I suspect I'd have disagreements with Christian Smith's conclusions, and it's certainly not nice to imagine Boomers looking at me and thinking, Oh, God, how did we produce something like that, but thinking about how our worship life shapes our beliefs is certainly worthwhile.
I'm completely sympathetic. In fact, David & I just teamed up on a new book that considers how to extend the formative, pedagogical wisdom implicit in Christian practices and liturgy into Christian teaching and learning.
But of course not all that goes under the banner of Christian worship has the kind of intentionality that you're talking about. Indeed, I think part of the diagnosis of the problem here has to include an assessment of the shape of evangelical "megachurch" worship that ends up (perhaps unwittingly) inscribing in worshipers a very different story–just the sort of moralistic therapeutic deism that Smith is talking about.

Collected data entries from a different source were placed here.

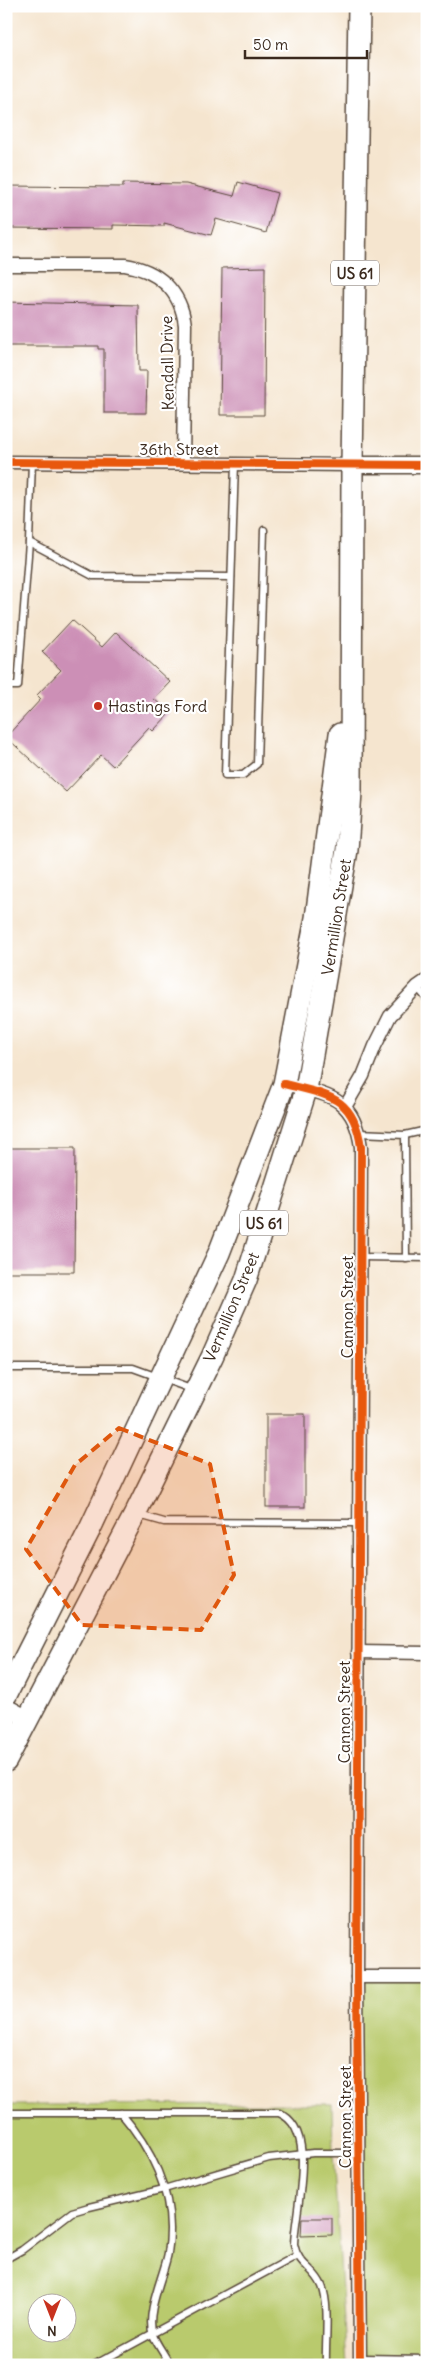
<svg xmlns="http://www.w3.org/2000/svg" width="433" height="2371" font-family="Delius,sans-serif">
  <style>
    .green { fill: #b9ca6d; stroke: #7a7a46; fill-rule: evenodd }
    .building { fill: #cc8fb6 }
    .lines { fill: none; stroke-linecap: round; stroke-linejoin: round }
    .service-casing { stroke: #574639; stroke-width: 9 }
    .minor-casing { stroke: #574639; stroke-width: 15 }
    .tertiary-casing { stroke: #574639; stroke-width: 19 }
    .trunk-casing { stroke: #574639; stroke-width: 24 }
    .service { stroke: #fff; stroke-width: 6 }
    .minor { stroke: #fff; stroke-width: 12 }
    .tertiary { stroke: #fff; stroke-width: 16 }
    .trunk { stroke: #fff; stroke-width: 21 }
    .cycleway-casing { stroke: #fff; stroke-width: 11 }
    .cycleway { stroke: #e8590c; stroke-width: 8 }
    .marked { fill: #df570d; fill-opacity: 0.2; stroke: #df570d; stroke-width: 4; stroke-dasharray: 10 6; stroke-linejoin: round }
    .poi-dot { fill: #c8321e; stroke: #fff; stroke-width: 2 }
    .labels { text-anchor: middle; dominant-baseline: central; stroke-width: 4.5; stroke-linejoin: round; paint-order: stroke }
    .shield { fill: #fff; stroke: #766a62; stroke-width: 1 }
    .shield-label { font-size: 15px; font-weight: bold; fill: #3b2a1e }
    .street-label { font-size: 16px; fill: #3b2a1e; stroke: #fff }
    .poi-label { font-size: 16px; fill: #3b2a1e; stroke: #fff; text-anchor: start }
  </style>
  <rect width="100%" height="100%" fill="#fff"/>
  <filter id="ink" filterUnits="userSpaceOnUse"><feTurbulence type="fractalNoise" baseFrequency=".02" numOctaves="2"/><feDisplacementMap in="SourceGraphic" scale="10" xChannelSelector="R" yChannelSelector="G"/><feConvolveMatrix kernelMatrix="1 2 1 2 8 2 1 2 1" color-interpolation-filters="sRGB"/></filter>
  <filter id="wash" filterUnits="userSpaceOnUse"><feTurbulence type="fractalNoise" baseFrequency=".0096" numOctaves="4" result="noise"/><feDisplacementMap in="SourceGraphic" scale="20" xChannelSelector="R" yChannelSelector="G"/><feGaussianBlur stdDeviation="1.12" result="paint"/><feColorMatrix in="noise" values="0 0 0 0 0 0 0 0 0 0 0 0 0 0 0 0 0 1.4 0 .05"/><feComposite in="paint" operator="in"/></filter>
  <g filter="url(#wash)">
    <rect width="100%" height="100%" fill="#f5e5cf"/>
    <g class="green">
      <path d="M357 1977H427V2362L360 2361Z"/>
      <path d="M332 2104 333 2153 347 2365H6V2105ZM38 2304H68V2334H38Z"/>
    </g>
    <g id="blocks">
      <g class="building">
        <path d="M238 182 277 193 266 233 216 219 211 235 164 223V226L113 225V229L6 228V186L123 187V183L186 184 234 196Z"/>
        <path d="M265 267 264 415H220L222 268Z"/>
        <path d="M6 302 138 305 139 371H147L146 413H104V349H98V346H6Z"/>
        <path d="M72 620 102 647 116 632 170 682 154 699 170 713 153 731 149 727 113 766 101 755 66 792 6 737 41 699 37 695 61 670 42 652Z"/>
        <path d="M6 1148H75L74 1272H6Z"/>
        <rect x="266" y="1414" width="39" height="93"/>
        <path d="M302 2218H332V2235L301 2236Z"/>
      </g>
    </g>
  </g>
  <g filter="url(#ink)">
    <use href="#blocks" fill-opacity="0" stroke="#574639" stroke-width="1"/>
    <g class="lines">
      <defs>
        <g id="service">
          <path d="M235 463 225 775H243L257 764 264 530"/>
          <path d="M29 542 93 576 231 577"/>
          <path d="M6 686H18L29 542 32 462"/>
          <path d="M417 987 427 999"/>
          <path d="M359 1133 405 1135 406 1258"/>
          <path d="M405 1135 427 1130"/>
          <path d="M361 1257 427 1258"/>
          <path d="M6 1368H133L191 1389"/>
          <path d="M139 1515 164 1522 359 1523"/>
          <path d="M6 2113H279C319 2129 295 2209 294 2244 298 2266 314 2267 322 2286 330 2305 325 2343 326 2365"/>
          <path d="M121 2113C154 2152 177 2200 168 2253 164 2275 145 2313 153 2335 157 2345 165 2355 170 2365"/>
          <path d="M6 2259 22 2250 72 2212 89 2207 164 2189 269 2158 313 2153H359"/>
          <path d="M94 2365 296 2256"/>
        </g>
        <g id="minor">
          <path d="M6 265H125C158 270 181 291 185 325L183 462"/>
          <path d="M6 462 352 465"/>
          <path d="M284 1084C328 1095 354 1096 361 1147L357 1977 360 2365"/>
          <path d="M345 1107 363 1076 375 1046 390 1016 417 987 427 980"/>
          <path d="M358 1652 427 1653"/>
          <path d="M357 1977H427"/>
          <path d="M360 2361 427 2362"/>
        </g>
        <g id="tertiary">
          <path d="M352 465H427"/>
          <path d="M6 1707 28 1719"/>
        </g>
        <g id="trunk">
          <path d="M6 1695 90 1529 219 1253 284 1084 316 918 340 734"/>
          <path d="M6 1761 135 1514 212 1357 246 1280 306 1090 347 850 351 792 352 465 359 6"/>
        </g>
      </defs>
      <use href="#service" class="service-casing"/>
      <use href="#minor" class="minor-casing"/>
      <use href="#tertiary" class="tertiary-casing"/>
      <use href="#trunk" class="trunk-casing"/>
      <use href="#service" class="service"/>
      <use href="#minor" class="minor"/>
      <use href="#tertiary" class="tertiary"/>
      <use href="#trunk" class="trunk"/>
      <defs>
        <g id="cycleway">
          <path d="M6 462 427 465"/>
          <path d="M284 1084C328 1095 354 1096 361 1147L357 1977 360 2365"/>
        </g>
      </defs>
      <use href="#cycleway" class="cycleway-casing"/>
      <use href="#cycleway" class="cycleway"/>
    </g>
  </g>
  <path class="marked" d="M119 1428 210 1464 234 1575 201 1630 82 1625 26 1549 75 1465Z"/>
  <circle class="poi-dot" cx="98" cy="706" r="5"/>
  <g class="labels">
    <g class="shield">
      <rect x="331" y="260.5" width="48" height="25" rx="4"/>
      <rect x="240" y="1210.5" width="48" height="25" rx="4"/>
    </g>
    <g class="shield-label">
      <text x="355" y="273">US 61</text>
      <text x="264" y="1223">US 61</text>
    </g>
    <g class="street-label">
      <text transform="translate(167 363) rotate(-91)">Kendall Drive</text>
      <text x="179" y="449">36th Street</text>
      <text transform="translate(336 917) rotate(-81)">Vermillion Street</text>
      <text transform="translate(231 1307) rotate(-67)">Vermillion Street</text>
      <text transform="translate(347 1307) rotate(-90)">Cannon Street</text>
      <text transform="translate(344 1712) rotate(-90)">Cannon Street</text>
      <text transform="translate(345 2117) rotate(-90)">Cannon Street</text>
    </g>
    <g class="poi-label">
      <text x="108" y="706">Hastings Ford</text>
    </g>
  </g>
  <rect width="433" height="2371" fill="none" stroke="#fff" stroke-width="25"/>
  <g transform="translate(52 2318) rotate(180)"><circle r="24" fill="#ffffff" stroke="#b1aaa5"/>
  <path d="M0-4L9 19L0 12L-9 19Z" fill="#c8321e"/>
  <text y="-8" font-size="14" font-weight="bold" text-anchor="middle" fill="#3b2a1e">N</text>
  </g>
  <path d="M245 50v8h122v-8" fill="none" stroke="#3b2a1e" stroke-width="2.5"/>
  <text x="253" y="50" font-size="15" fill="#3b2a1e" stroke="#ffffff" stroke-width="4" paint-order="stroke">50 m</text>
</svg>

That's not to say, of course, that intentional, historic Christian liturgy is some sort of guarantee for character formation. (Here Chris Scharen's critique of Hauerwas is very germane.)
So yes, things are messy. And the twentysomethings I love, and who I see flourishing, get that.
Thanks for this, Jamie. Readers should note that in the next few months, Perspectives will be printing reviews of Almost Christian, Lost in Transition, and a third book worth mentioning: Donna Freitas's Sex and the Soul, which examines colleges students' moral reasoning regarding sex.
I trust that Bert will be familiar with the research of Lester Ruth, now at Duke, who has been studying the theology of praise and worship songs for a number of years now. Ron and I used his research on the Trinity in Worship Words. Bracing stuff.